FGV: retorno de imóvel comercial é de 5% no trimestre

Da Redação ·
A taxa de retorno de investimentos em imóveis comerciais no Brasil no primeiro trimestre foi de 5% em relação ao último trimestre do ano passado, de acordo com o Índice Geral do Mercado Imobiliário - Comercial (IGMI-C), divulgado hoje pela Fundação Getúlio Vargas (FGV). Em fevereiro, quando o indicador foi lançado, a FGV informou a série histórica dos últimos dez anos do índice e, hoje, apresenta o seu primeiro levantamento trimestral. Para o cálculo do indicador, os pesquisadores reuniram despesas operacionais, receitas totais, investimentos e vendas de imóveis, fornecidos por um grupo de empresas dos setores financeiro e imobiliário e de fundos de pensão, que são parceiros. O universo da pesquisa foi de 212 imóveis, entre escritórios comerciais, shopping centers, estabelecimentos comerciais, hotéis, imóveis industriais e de logística distribuídos em todo o País. A maior concentração desses imóveis, porém, está em São Paulo (37% do total) e no Rio de Janeiro (26%).
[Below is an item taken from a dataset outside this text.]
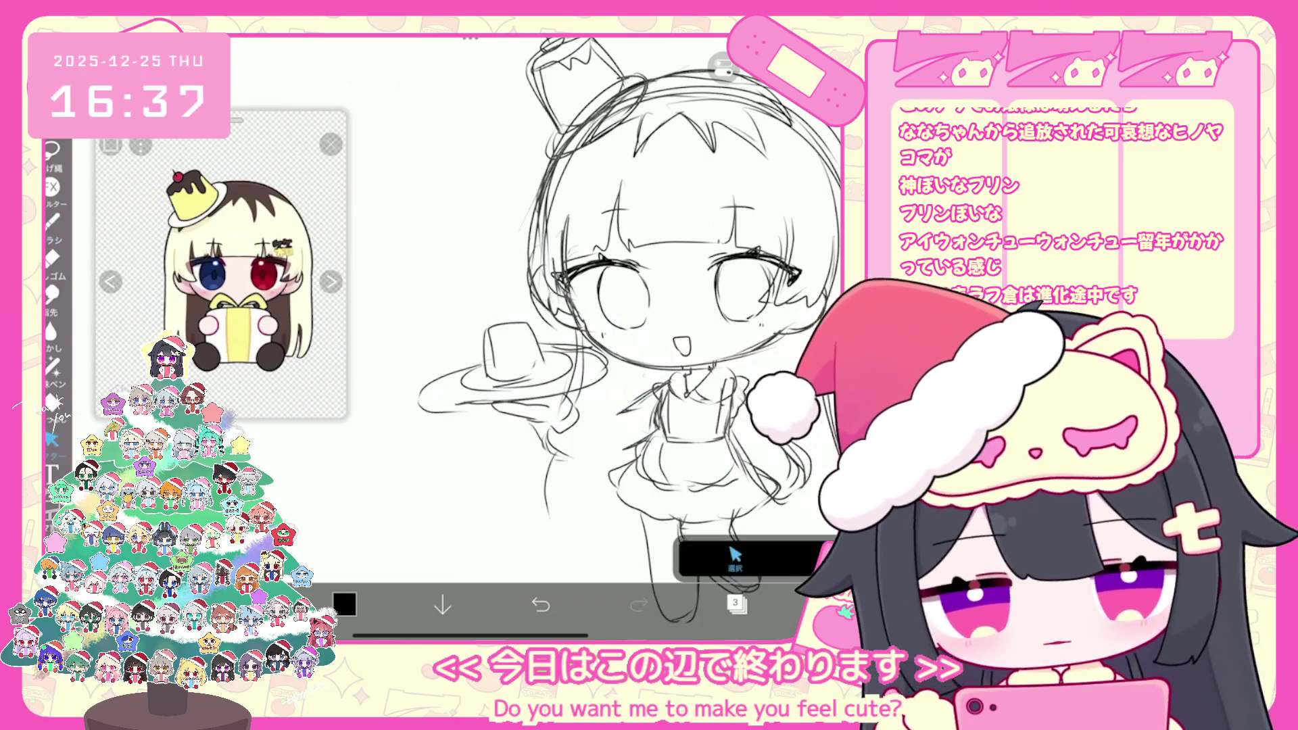
Select the tray sketch and move it up and to the right
{"action": "left_click_drag", "start_coordinate": [425, 339], "coordinate": [606, 426]}
{"action": "left_click_drag", "start_coordinate": [424, 352], "coordinate": [595, 443]}
{"action": "left_click_drag", "start_coordinate": [509, 398], "coordinate": [525, 387]}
A partir desses dados foi mensurada a taxa de retorno do capital investido, que no primeiro trimestre ficou em 3,2%, e a taxa de retorno de renda (receita com aluguel, por exemplo), que aumentou 1,8%. Com a combinação desses dois resultados se obtém o IGMI-C de 5%. Nesta edição, o universo da pesquisa foi ampliado, uma vez que no lançamento, o índice contava com 190 imóveis. Por isso, as informações do quarto trimestre foram atualizadas. "A ampliação da amostra não gerou mudanças no índice, apenas uma atualização dos números do trimestre anterior na série histórica, mas o objetivo é não promover mais revisões", explica Paulo Picchetti, pesquisador responsável pelo levantamento. Pelo índice anualizado, entre janeiro e março a taxa de retorno medida pelo IGMI-C ficou em 23,7%. Segundo a série histórica, no ano de 2010 a rentabilidade de empreendimentos comerciais foi de 25,5%, e superou 600% na década. Com periodicidade trimestral, o IGMI-C pretende retratar da forma mais abrangente possível a evolução da valorização dos preços e dos rendimentos de imóveis comerciais em todo o País. "Por ser um indicador novo estamos longe de ter um modelo de projeções, ainda não temos como apontar tendências. Nosso objetivo por enquanto é criar uma medida que não existia", afirma Picchetti. Com relação aos imóveis residenciais, o pesquisador revela que os estudos prosseguem e a expectativa é de que seja lançado um indicador específico para o segmento já no próximo ano.